Staff felt they worked well together and supported each other, which benefitted people. Staff felt management worked with them as a team and they had good communication. The service had quality assurance systems put in place to monitor the running of the service and the quality of the service being delivered. The management team was aware of the challenges and improvements to make and action was being taken to address these. They continuously looked at ways to improve the service. They praised the staff team for their dedication and hard work and appreciated their contribution to ensure people received the best care and support.

We have made a recommendation about the Accessible Information Standard and for the provider to ensure their records were in line with the guidance.

Further information is in the detailed findings below.

Inspection areas



Updated 23 February 2018

The service was safe. Staff knew the correct procedures to follow if they thought someone was being abused. People felt safe and would report any concerns to staff.

There were sufficient numbers of staff to keep people safe and meet their needs at the right time. Medicines management was in line with the provider's procedures.

The provider followed their recruitment process to employ fit and appropriate staff.



Updated 23 February 2018

The service was effective. People benefitted from a staff team that had the knowledge and skills to support them.

Staff could quickly identify any changes in a person's condition. Staff communicated with relatives and other professionals to make sure people's health was monitored and any issues responded to. People were supported to eat and drink appropriately to maintain their health.

Staff and management acted within the requirements of the Mental Capacity Act 2005. People were protected and supported appropriately when they needed help with making decisions.



Updated 23 February 2018

The staff were caring. People were treated with kindness and respect. People told us they were very happy with the staff and support they provided.

Staff ensured people's diverse physical, emotional and spiritual needs were met in a caring.

People's privacy and dignity was respected.

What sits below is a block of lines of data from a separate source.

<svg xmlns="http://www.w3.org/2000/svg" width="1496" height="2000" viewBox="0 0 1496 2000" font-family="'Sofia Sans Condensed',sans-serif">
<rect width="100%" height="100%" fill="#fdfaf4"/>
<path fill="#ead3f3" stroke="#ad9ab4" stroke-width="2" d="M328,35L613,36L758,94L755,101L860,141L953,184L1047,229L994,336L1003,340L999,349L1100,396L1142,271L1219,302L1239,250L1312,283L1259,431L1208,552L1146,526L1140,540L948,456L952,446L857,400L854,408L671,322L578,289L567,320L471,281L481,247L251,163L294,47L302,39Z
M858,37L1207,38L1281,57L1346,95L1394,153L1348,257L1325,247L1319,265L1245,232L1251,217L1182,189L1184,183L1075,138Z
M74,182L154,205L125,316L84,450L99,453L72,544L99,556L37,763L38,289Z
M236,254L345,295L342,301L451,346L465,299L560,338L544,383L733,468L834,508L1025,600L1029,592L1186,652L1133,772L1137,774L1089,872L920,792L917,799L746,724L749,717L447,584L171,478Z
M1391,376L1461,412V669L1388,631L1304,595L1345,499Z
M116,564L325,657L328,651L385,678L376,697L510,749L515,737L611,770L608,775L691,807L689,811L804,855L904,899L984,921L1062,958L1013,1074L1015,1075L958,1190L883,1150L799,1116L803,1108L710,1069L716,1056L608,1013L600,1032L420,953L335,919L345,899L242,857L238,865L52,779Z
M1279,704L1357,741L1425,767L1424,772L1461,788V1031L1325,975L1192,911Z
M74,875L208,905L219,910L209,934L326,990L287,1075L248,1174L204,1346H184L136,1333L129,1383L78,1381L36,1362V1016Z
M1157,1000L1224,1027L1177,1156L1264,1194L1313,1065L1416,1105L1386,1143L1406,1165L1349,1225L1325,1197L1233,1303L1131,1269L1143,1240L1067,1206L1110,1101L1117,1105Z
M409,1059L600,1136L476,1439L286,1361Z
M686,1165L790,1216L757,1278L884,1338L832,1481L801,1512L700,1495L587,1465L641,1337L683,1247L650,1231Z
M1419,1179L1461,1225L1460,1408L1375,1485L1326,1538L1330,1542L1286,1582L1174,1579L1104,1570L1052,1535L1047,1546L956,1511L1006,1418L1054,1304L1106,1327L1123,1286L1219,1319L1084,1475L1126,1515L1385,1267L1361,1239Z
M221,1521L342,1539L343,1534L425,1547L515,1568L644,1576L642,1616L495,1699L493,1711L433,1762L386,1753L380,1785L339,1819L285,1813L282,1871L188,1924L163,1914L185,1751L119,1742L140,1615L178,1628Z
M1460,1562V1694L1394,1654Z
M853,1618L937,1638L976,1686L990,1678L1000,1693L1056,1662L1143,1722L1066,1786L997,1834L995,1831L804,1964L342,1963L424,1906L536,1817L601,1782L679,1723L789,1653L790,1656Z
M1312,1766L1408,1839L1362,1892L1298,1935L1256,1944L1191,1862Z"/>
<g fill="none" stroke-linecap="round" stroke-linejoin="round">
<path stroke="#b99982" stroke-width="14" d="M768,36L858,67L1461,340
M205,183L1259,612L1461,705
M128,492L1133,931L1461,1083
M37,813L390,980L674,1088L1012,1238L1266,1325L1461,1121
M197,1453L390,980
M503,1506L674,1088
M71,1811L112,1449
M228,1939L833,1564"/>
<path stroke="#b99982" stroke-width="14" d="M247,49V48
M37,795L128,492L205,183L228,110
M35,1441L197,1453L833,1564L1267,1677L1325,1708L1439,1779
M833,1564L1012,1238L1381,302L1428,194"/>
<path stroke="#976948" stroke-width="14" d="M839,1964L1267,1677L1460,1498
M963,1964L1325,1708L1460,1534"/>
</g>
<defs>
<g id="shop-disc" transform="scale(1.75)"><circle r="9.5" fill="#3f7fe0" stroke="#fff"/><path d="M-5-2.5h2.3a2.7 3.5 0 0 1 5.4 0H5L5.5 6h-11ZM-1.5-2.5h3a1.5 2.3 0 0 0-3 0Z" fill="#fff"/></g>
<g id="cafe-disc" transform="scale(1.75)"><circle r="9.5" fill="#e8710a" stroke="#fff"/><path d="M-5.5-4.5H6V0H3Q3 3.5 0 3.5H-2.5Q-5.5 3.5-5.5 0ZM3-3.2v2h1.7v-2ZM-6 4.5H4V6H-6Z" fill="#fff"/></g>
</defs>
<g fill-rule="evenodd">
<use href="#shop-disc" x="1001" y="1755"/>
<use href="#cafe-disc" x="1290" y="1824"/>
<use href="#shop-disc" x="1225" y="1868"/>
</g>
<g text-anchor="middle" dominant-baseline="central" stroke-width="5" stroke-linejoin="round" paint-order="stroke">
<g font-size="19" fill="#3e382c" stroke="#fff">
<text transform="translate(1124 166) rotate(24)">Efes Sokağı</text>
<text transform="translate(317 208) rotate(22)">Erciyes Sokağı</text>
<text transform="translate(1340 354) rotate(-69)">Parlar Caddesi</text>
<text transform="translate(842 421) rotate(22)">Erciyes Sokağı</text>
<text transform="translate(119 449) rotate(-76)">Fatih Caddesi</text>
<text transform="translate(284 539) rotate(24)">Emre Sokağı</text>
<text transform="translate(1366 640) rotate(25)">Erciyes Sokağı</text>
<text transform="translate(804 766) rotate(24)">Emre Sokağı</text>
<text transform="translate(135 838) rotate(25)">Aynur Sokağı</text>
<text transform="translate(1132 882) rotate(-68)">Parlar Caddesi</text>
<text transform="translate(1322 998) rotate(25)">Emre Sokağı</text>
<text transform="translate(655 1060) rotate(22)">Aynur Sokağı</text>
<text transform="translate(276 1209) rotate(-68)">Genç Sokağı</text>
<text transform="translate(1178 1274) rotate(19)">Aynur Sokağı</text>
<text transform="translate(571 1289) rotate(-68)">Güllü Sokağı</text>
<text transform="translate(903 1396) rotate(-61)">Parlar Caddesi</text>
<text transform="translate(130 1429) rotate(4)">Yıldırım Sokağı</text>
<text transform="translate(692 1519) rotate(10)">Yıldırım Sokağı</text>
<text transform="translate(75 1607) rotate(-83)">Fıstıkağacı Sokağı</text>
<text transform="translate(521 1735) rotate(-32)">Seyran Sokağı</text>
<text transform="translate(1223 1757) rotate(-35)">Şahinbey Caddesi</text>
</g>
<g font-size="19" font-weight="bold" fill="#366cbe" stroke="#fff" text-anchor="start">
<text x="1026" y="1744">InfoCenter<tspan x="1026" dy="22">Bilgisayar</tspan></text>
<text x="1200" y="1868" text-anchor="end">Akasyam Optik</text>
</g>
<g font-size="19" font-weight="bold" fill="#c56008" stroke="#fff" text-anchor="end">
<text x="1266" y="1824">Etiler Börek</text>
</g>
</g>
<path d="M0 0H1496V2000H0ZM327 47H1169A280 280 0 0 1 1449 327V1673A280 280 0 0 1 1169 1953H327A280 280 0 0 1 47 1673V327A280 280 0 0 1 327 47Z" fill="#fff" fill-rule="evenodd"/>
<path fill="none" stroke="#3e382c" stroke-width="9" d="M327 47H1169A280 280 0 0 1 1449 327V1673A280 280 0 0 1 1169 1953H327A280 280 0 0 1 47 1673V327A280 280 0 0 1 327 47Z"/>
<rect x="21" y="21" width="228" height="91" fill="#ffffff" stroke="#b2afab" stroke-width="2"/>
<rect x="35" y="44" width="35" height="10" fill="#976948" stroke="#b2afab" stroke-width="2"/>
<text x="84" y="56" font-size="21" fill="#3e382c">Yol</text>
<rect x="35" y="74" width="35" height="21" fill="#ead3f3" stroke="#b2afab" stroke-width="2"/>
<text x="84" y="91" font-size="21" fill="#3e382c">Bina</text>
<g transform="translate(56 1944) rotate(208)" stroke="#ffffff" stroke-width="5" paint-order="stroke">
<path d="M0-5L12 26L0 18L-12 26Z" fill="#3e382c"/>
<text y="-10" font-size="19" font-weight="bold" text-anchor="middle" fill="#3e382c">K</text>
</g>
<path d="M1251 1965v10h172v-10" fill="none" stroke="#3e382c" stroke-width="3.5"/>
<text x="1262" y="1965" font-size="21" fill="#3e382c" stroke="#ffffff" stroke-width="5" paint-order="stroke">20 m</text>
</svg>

People were encouraged and supported to be as independent as possible.



Updated 23 February 2018

The service was responsive. Staff supported people with their needs and wishes. Visits were carried out at the time specified in the care plan.

Staff were knowledgeable about people's daily needs and how to provide support. Support plans recorded people's likes, dislikes and preferences.

People knew how to make a complaint if they wanted to or share concerns with staff. There was an appropriate complaints system.



Updated 23 February 2018

The service was well-led. The service had systems to monitor the quality of the service and make improvements. The provider took actions to address any issues so it would not have negative affect on people's lives and the service.

Staff were working to ensure people were comfortable and happy. Staff felt supported and happy working at the service.

The service was interested and committed to listen to all people's comments that would help improve the quality of the service.